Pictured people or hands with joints

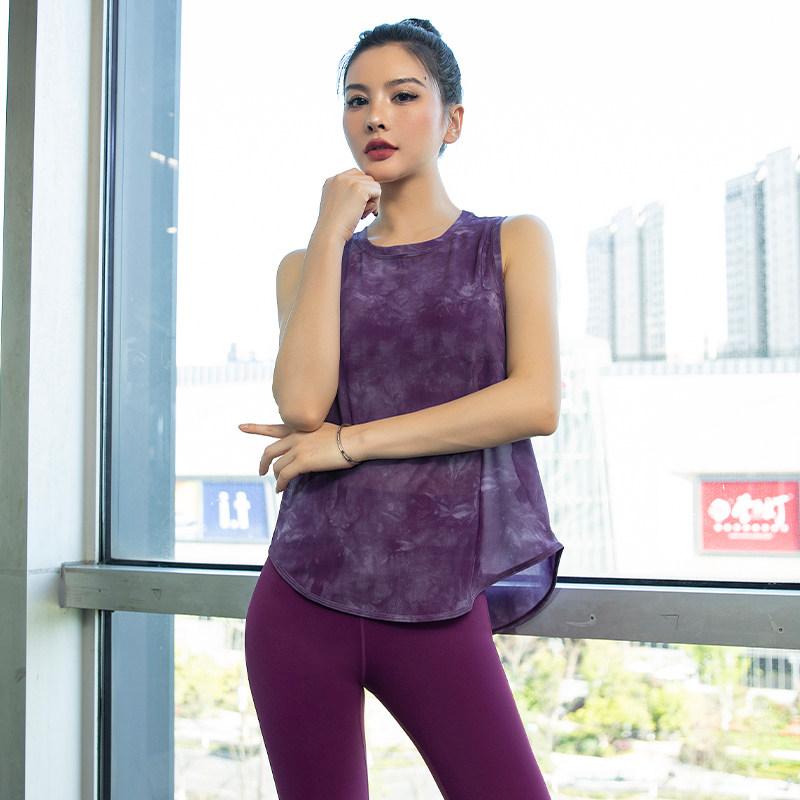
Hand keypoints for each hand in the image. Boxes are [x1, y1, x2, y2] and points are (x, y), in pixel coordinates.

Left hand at [238, 422, 355, 491]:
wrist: (353, 441)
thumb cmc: (345, 438)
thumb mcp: (323, 431)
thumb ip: (310, 437)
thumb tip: (309, 449)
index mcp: (299, 428)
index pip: (273, 428)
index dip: (255, 428)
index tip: (241, 427)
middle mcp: (295, 437)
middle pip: (269, 451)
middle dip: (263, 463)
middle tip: (261, 472)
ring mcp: (297, 449)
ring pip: (276, 466)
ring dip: (276, 477)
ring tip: (279, 484)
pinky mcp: (302, 462)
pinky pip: (284, 475)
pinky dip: (280, 484)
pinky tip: (281, 489)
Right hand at [315, 168, 380, 242]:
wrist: (330, 233)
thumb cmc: (334, 226)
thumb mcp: (336, 205)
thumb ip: (346, 194)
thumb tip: (366, 193)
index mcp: (332, 180)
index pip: (355, 175)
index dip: (361, 190)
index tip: (357, 207)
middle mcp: (339, 177)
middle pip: (366, 178)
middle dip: (367, 195)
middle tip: (360, 213)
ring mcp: (350, 181)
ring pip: (373, 185)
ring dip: (371, 201)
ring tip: (360, 214)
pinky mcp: (360, 188)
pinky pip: (378, 191)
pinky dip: (374, 205)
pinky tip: (363, 215)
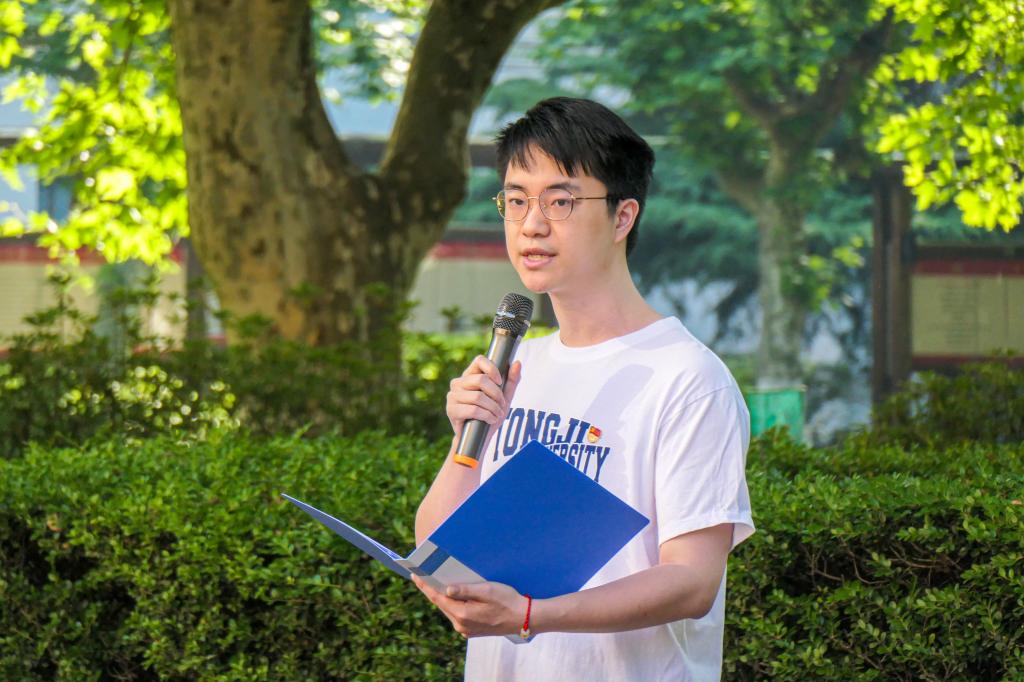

(Task requirements): Only one thing is wanted here, an exact copy of the lines from the first line above through the line containing "thumb tip: (366, 193)", minus any picture.

(Response to this task):
Hand keypoints for each hand in the image. Boxes are [x1, y1, x2, y2] and points are (x, y), in pixel coordinates.

Left hand at [238, 422, 355, 491]:
wrist: (353, 441)
thumb cmc: (345, 438)
thumb mcp: (323, 431)
thumb ip: (310, 437)
thumb tip: (309, 449)
index mcp: (299, 428)
index pip: (273, 428)
index dip: (255, 428)
index tip: (241, 427)
middle mcp: (295, 437)
middle pip: (269, 451)
middle dip: (263, 463)
middle tip: (261, 472)
ring mcp: (297, 449)
ring pip: (276, 466)
ring dip: (276, 477)
ring tip: (279, 484)
pinky mcp: (302, 462)
pinky pip: (284, 475)
pinky dip: (280, 484)
pinky tip: (281, 489)
Right hand at [315, 168, 380, 242]:
wrist: (330, 233)
thumb cmc: (334, 226)
thumb mcp: (336, 205)
thumb ip: (346, 194)
thumb tip: (366, 193)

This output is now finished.